Of all the issues that plagued Rhythm of War – the disjointed pacing, overall construction, and the author’s desperate attempts to cram in all his imaginative worldbuilding – and the seeming lack of editorial control failing to rein in the author’s intentions, it was Sanderson’s dogged prose which really made this a difficult read. And maybe this would not have been so apparent if there were not so many larger structural issues, as I have always enjoyed Sanderson’s prose in the smaller books he has written (Mistborn, Elantris, etc). But there was no joy or inspiration to the writing, making the book feel encyclopaedic rather than enjoyably fictional.
I hope that book 5 of the ‘Stormlight Archive’ will bring a return to Sanderson’s previous best – a possibility, considering the next book will bring to a close the first half of the Archive, heralding a time jump to gap books 5 and 6 – but if the continued focus remains on bridging all the “Cosmere” books and the overarching, universe-spanning story that is in Sanderson’s head but not on the page, then I worry.

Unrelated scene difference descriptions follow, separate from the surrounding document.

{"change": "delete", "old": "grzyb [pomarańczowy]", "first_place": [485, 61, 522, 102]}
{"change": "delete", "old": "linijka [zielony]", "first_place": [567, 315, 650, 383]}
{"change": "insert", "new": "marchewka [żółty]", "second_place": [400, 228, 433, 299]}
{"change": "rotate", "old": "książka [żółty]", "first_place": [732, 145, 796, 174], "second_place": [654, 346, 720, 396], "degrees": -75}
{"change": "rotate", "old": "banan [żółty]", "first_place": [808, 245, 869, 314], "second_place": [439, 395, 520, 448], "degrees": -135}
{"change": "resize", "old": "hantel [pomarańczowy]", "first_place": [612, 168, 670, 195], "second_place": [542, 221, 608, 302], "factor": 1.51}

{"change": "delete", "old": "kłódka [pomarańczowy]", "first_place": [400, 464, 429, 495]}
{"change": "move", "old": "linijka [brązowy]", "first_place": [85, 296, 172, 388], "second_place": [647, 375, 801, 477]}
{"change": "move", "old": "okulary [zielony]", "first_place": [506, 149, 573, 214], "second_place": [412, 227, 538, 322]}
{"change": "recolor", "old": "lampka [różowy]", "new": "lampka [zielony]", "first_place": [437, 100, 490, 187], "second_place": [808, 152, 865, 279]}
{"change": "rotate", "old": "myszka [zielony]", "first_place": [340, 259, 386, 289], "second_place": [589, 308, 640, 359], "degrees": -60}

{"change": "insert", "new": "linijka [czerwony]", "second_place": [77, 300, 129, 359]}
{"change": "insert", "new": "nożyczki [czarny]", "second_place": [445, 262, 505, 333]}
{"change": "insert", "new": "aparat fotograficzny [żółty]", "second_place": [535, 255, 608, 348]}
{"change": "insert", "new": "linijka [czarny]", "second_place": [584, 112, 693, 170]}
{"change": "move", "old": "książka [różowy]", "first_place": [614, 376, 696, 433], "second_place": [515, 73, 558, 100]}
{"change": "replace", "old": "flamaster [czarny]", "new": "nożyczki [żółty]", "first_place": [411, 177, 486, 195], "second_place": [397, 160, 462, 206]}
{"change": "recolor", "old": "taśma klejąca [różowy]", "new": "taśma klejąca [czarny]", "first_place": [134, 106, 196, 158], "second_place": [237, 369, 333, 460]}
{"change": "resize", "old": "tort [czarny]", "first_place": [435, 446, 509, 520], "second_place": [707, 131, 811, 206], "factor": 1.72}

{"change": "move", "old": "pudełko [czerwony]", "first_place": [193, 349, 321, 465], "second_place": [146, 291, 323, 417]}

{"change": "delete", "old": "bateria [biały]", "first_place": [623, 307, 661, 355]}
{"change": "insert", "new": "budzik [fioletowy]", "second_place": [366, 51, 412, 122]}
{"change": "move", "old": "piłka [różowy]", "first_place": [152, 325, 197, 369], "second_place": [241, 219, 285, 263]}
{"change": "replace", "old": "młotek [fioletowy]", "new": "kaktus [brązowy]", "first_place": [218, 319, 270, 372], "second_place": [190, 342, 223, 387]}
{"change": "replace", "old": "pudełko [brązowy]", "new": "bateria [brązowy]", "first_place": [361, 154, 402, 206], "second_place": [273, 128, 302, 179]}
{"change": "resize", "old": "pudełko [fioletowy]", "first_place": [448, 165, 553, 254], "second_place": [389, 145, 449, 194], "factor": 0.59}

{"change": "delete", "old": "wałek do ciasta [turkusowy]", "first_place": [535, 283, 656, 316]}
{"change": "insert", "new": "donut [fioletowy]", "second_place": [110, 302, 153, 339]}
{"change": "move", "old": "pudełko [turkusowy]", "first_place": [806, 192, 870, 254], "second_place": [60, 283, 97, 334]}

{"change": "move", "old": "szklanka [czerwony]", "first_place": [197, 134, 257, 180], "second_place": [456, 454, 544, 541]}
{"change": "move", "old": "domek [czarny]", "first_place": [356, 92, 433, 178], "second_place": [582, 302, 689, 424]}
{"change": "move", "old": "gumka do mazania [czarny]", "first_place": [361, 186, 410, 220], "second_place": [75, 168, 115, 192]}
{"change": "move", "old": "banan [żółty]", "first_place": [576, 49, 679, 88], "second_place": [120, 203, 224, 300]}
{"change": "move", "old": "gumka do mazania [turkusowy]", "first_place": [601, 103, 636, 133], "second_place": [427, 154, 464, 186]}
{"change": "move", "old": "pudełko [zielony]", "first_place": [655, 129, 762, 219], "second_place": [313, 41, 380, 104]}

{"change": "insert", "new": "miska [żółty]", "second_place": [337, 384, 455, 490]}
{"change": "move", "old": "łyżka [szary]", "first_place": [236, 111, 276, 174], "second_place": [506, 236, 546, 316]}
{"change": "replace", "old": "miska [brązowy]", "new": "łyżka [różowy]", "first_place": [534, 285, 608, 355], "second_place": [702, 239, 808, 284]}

In the end, Rhythm of War was more of a slog than it needed to be, failed to deliver Sanderson’s previous best in terms of prose and storytelling, and left me feeling utterly baffled by what, if anything, actually happened. If others were able to see this book’s place in the author’s larger “Cosmere” story, then I’m glad for you – not to mention envious – but I have no idea what’s going on.
Review by Joshua S Hill
Logan from United States
The book was ok overall. We got to find out more about some interesting background characters (Wit and Lift). But it felt a lot like he wanted to answer all the unanswered questions, destroying all the mystery and mystic of stormlight and how it works. It felt like paladins storyline was a bit of a repeat of book 2 with not as big of a payoff at the end. The Shallan plot line was interesting but unnecessary to the overall story. The Venli story was good and gave us some insight into what her character is like. I personally did not like the Navani story or the addition of a second bondsmith but that is just my opinion. I liked that Taragavin (might be spelled wrong) is know the main villain, but it goes against the way he was set up throughout the book. In my opinion this book had a lot of retreading of previous storylines as well as a unnecessary explanation of stormlight.
JJ from United States
Another brilliant -- and quite long -- work by Sanderson, though it focuses more on characters and tension-filled dialogue than its predecessors' action. (Possibly minor spoilers) For one less patient than a committed epic fantasy reader... well let's be honest, this book is a tome. Rather than focusing on character growth in action and huge realizations, this book takes a more realistic approach, bringing changes to character through psychology and dialogue. It is very well done, but those expecting a non-stop action movie out of this book might be disappointed. The worldbuilding is astounding, Navani's POV really expanding the reader's knowledge on what is known and what has been recently discovered. Kalladin's viewpoint focuses more on psychology and attempting to become the hero that he no longer feels he can be. Shallan conquers something she should have talked long ago. There are HUGE reveals of truth that change everything, as well as a few completely and utterly shocking moments that I'm pretty sure very few of us saw coming. This book is brilliant, but it is also DIFFERENT, which seems to be something some people don't seem to want to accept. The Stormlight Archive takes a strong step in a powerful and different direction with this book. It will not soon be forgotten, by me or the majority of people who read it.